Food and consumer giant Unilever has announced plans to introduce a labelling system for its products according to their carbon footprint.
The Marmite maker said the labels would appear on up to 30,000 goods by the end of the year, giving consumers a front-row view of the planetary cost of their purchasing habits.
The announcement followed news that insurers are considering replacing stolen or written-off petrol and diesel cars with electric vehicles.
Irreparable gas boilers could also be replaced with greener alternatives, and it could become the norm for replacement parts to be remanufactured, rather than new.
These measures are examples of a recent paradigm shift which has positioned environmental, social and governance issues at the heart of the corporate agenda.
Go green, or risk red balance sheet
With investors recognising the financial benefits of green investments, environmental capitalism is growing.
For many consumers, however, environmental considerations remain either an unaffordable luxury or an area of resolute apathy.
Will the corporate world's laser focus on green issues thus create a gulf between producers and users? Or will reluctant consumers acknowledge the inexorable direction of travel and adapt their behaviours?
Companies unquestionably exert huge influence over consumers and the way they buy and use products, said Andrew Schein, a lead researcher at the Behavioural Insights Team. He cites this power dynamic as the “foundation” for building a more green-minded society.
He welcomes the idea that companies are thinking deeply about how to make their products and services sustainable.
He is also happy that consumers are starting to take responsibility for the power of their day-to-day actions.”
However, Mr Schein's optimism is not unalloyed and he pointed out that companies are not uniformly using their influence for the environmental good.
“Companies could make it a lot easier for customers to engage with products sustainably, and engage with the circular economy,” he said.
It's asking an awful lot of the consumer to make a different choice about which product they're buying based on labels
Andrew Schein,
BIT
“I feel like companies don't do enough right now to make it easy for customers to make the right choice.”
It would certainly take a most starry-eyed corporate acolyte to suggest corporations are a uniformly benign influence, but it is in the fact they have such an influence in the first place that Mr Schein sees cause for hope. The more green companies become, the more green consumers will inevitably become.
This transition will not necessarily be a rapid one, especially if companies limit themselves to “information-based interventions” like the Unilever carbon footprint scheme.
“Expectations should be fairly low,” said Mr Schein of the initiative.
“It's asking an awful lot of the consumer to make a different choice about which product they're buying based on labels.”
He gave the example of the limited impact of calorie labels on food packaging.
“Here you have an incentive that's directly tied to the person's self interest: their health.

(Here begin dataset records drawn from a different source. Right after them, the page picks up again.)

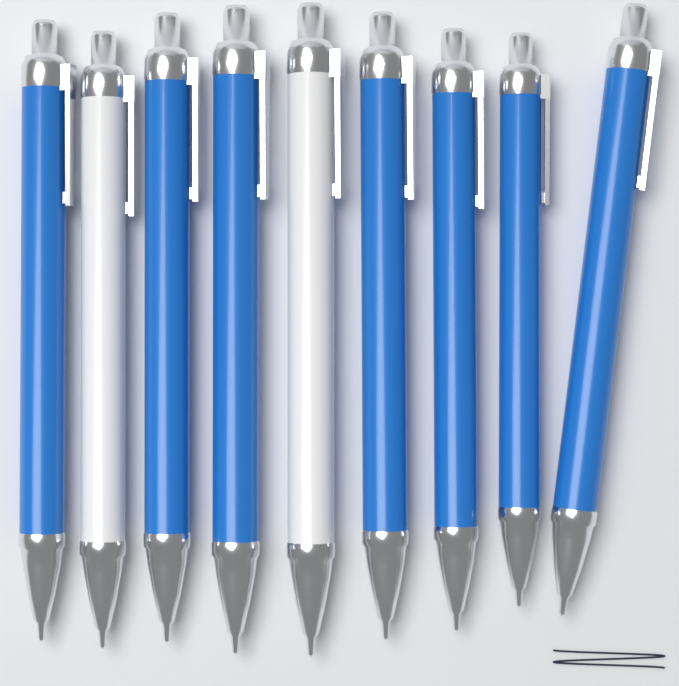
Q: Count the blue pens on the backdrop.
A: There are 7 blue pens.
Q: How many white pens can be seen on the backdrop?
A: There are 2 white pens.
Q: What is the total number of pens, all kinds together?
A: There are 9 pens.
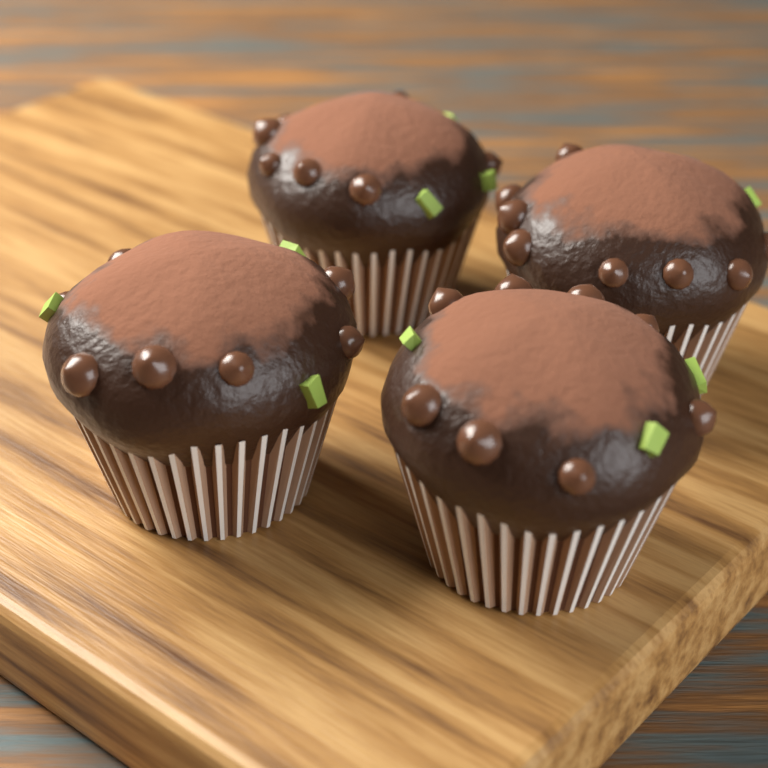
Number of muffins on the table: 4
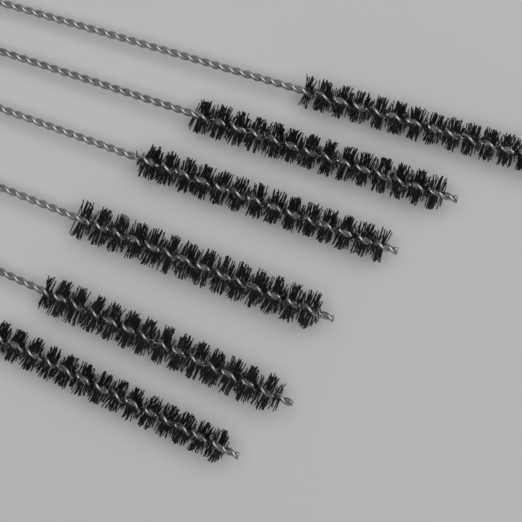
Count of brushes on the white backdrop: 6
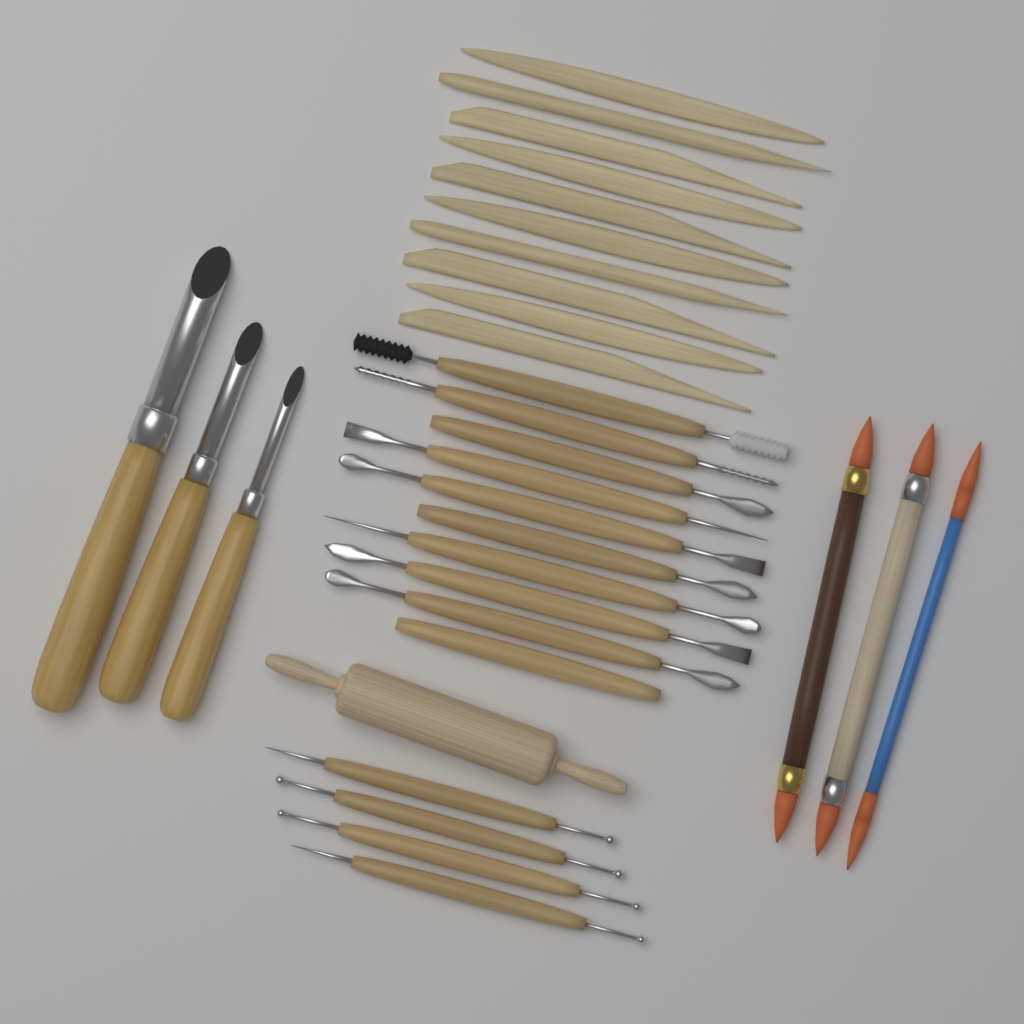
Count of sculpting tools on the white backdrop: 14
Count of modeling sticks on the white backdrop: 10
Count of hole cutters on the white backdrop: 3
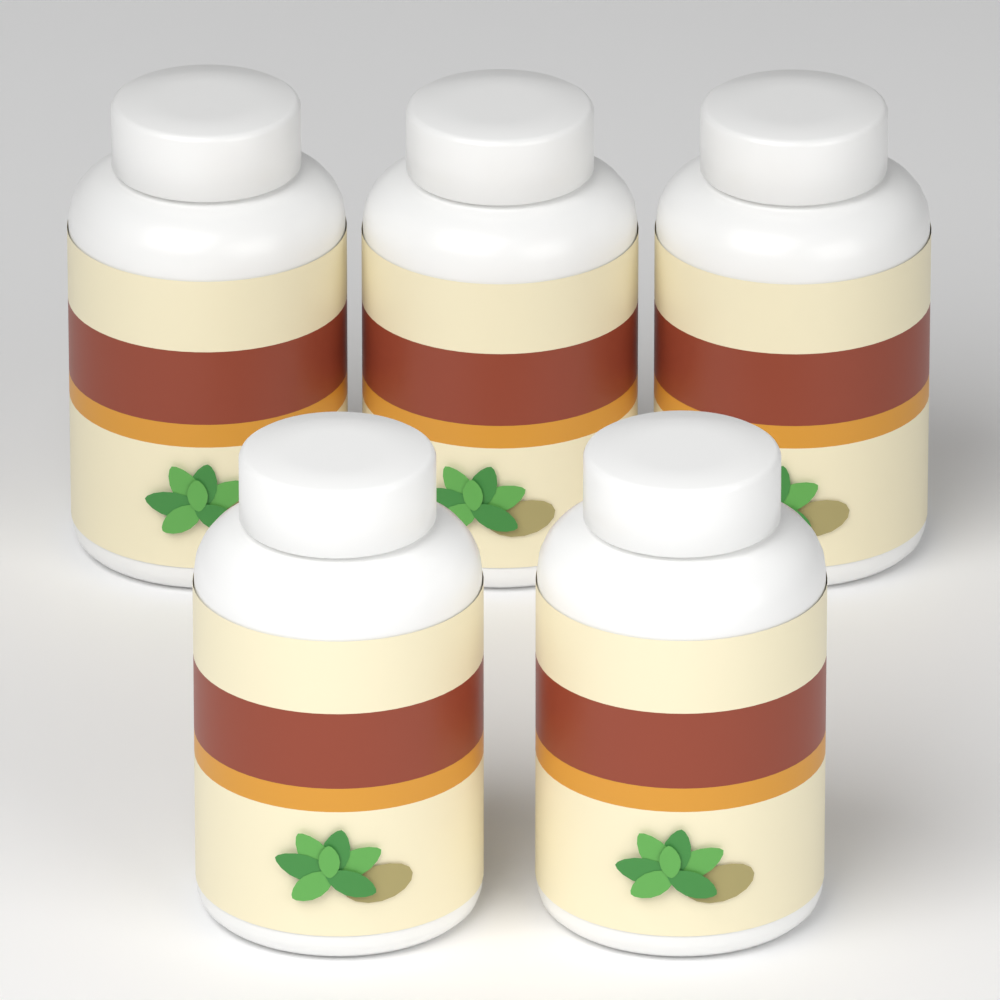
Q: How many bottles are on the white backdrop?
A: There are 5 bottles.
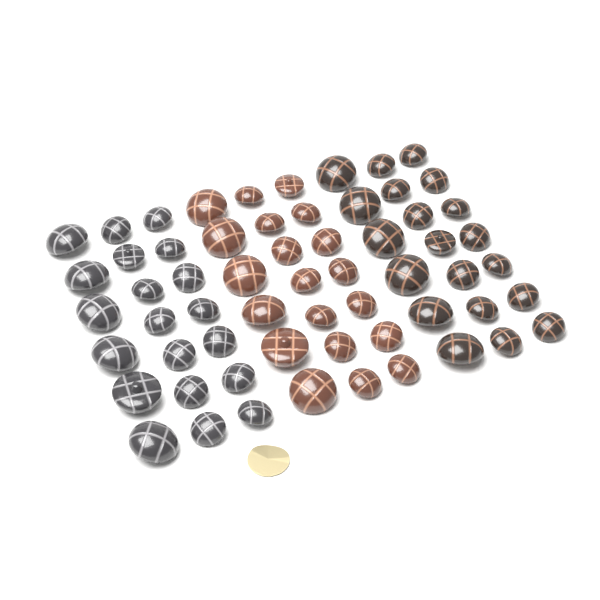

“[With carbon labels] we're talking about something that's for the social good, less directly tied to a person's self interest.”
Mr Schein isn't dismissive of Unilever's carbon footprint labels, however.
“Why not publish the information consumers deserve to know, and insofar as it might change consumers' behaviour, that's great.
If information-based interventions represent the more persuasive approach to turning consumers green, then vehicle insurers replacing write-offs with an electric car by default represents something more akin to direct action.
“Defaults are very powerful and I can see this scheme having a major impact,” said Mr Schein.
Being forced behind the wheel of an electric car lies somewhat at odds with the notion of choice baked into modern-day consumerism. Mr Schein doesn't believe this presents a problem, rather just a way of normalising greener choices.
He is more concerned about the practice of greenwashing: when a company misleads its customers into thinking its products are more sustainable than alternatives.
His fear is that “customers might become hopeless about their ability to discern what products are 'truly' sustainable, and in the process lose motivation to adopt sustainable behaviours.”
Again, it boils down to influence. If companies can change consumer behaviours for the better, then they can certainly change them for the worse too. Fast fashion anyone?
But even if corporate motivations for proselytising a greener agenda are not purely planetary, from the perspective of a behavioural expert like Mr Schein, it is the outcome that matters most.